My support for Israel’s right to finish the fight against Hamas comes after eighty years of rejected peace offers and failed two-state solutions. Hamas has never hidden its mission — the eradication of Israel. That’s not a political disagreement.

That’s not a land dispute. That is an annihilationist ideology. And while I do not believe this is America’s war to fight, I do believe — with every fiber of my being — that it is Israel’s right, and moral duty, to defend her people.

Criticism of military tactics is fair. That’s not antisemitism. But denying Israel’s right to exist, or excusing — even celebrating — the barbarity of Hamas? That’s something far darker.

We saw it on October 7th — the face of evil itself. Women and children slaughtered. Babies burned alive. Innocent people raped and dragged through the streets. And now, to see our own fellow citizens march in defense of that evil… that is nothing short of a moral collapse.

If the chants in our streets were, “Hamas, return the hostages — Israel, stop the bombing,” we could have a conversation.

But that’s not what we hear.

What we hear is open sympathy for genocidal hatred. And that is a chasm — not just from decency, but from humanity itself. And here lies the danger: that same hatred is taking root here — in Dearborn, in London, in Paris — not as horror, but as heroism. If we are not vigilant, the enemy Israel faces today will be the enemy the free world faces tomorrow.

This isn’t about politics. It’s about truth. It’s about the courage to call evil by its name and to say “Never again” — and mean it.

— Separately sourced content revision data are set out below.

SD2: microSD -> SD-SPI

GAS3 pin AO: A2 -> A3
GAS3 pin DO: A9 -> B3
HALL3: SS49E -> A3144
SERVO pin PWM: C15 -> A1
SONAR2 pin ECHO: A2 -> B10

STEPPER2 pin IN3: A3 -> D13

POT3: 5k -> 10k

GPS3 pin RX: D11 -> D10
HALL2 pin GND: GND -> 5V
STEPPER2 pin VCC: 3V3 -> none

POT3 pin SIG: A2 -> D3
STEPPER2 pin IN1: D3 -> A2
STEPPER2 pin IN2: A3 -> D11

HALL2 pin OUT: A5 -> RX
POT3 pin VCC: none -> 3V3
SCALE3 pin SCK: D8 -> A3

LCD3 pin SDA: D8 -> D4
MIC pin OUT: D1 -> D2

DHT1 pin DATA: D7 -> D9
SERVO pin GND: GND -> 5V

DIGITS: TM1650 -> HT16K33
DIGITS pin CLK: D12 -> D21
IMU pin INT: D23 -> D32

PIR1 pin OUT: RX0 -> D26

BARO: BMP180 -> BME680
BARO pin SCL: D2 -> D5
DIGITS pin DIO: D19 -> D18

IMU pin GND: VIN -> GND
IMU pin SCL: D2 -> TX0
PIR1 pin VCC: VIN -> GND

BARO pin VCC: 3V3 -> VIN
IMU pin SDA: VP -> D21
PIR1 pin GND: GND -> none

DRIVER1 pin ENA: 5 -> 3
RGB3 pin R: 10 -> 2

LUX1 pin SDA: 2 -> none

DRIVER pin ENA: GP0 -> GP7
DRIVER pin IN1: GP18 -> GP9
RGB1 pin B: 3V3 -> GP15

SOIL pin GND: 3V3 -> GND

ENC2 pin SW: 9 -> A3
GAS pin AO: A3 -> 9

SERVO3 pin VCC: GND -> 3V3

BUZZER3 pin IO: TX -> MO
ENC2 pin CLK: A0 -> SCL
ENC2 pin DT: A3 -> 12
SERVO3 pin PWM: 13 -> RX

And you don’t have to open a Bible to understand this. But if you do — if you are a believer — then this issue cuts even deeper. Because the question becomes: what did God promise, and does He keep His word?

He told Abraham, “I will bless those who bless you, and curse those who curse you.” He promised to make Abraham the father of many nations and to give him “the whole land of Canaan.” And though Abraham had other sons, God reaffirmed that promise through Isaac. And then again through Isaac’s son, Jacob — Israel — saying: “The land I gave to Abraham and Isaac I give to you and to your descendants after you.”

That’s an everlasting promise.

And from those descendants came a child — born in Bethlehem — who claimed to be the Savior of the world. Jesus never rejected His title as “son of David,” the great King of Israel.

He said plainly that He came “for the lost sheep of the house of Israel.” And when He returns, Scripture says He will return as “the Lion of the tribe of Judah.” And where do you think He will go? Back to His homeland — Israel.

Tamir Kalifa / Stringer | Getty Images

And what will He find when He gets there? His brothers — or his brothers’ enemies? Will the roads where He once walked be preserved? Or will they lie in rubble, as Gaza does today? If what He finds looks like the aftermath of October 7th, then tell me — what will be my defense as a Christian?

Some Christians argue that God’s promises to Israel have been transferred exclusively to the Church. I don’t believe that. But even if you do, then ask yourself this: if we’ve inherited the promises, do we not also inherit the land? Can we claim the birthright and then, like Esau, treat it as worthless when the world tries to steal it?

So, when terrorists come to slaughter Israelis simply for living in the land promised to Abraham, will we stand by? Or will we step forward — into the line of fire — and say,

“Take me instead”?

Because this is not just about Israel’s right to exist.

It’s about whether we still know the difference between good and evil.

It’s about whether we still have the courage to stand where God stands.

And if we cannot — if we will not — then maybe the question isn’t whether Israel will survive. Maybe the question is whether we will.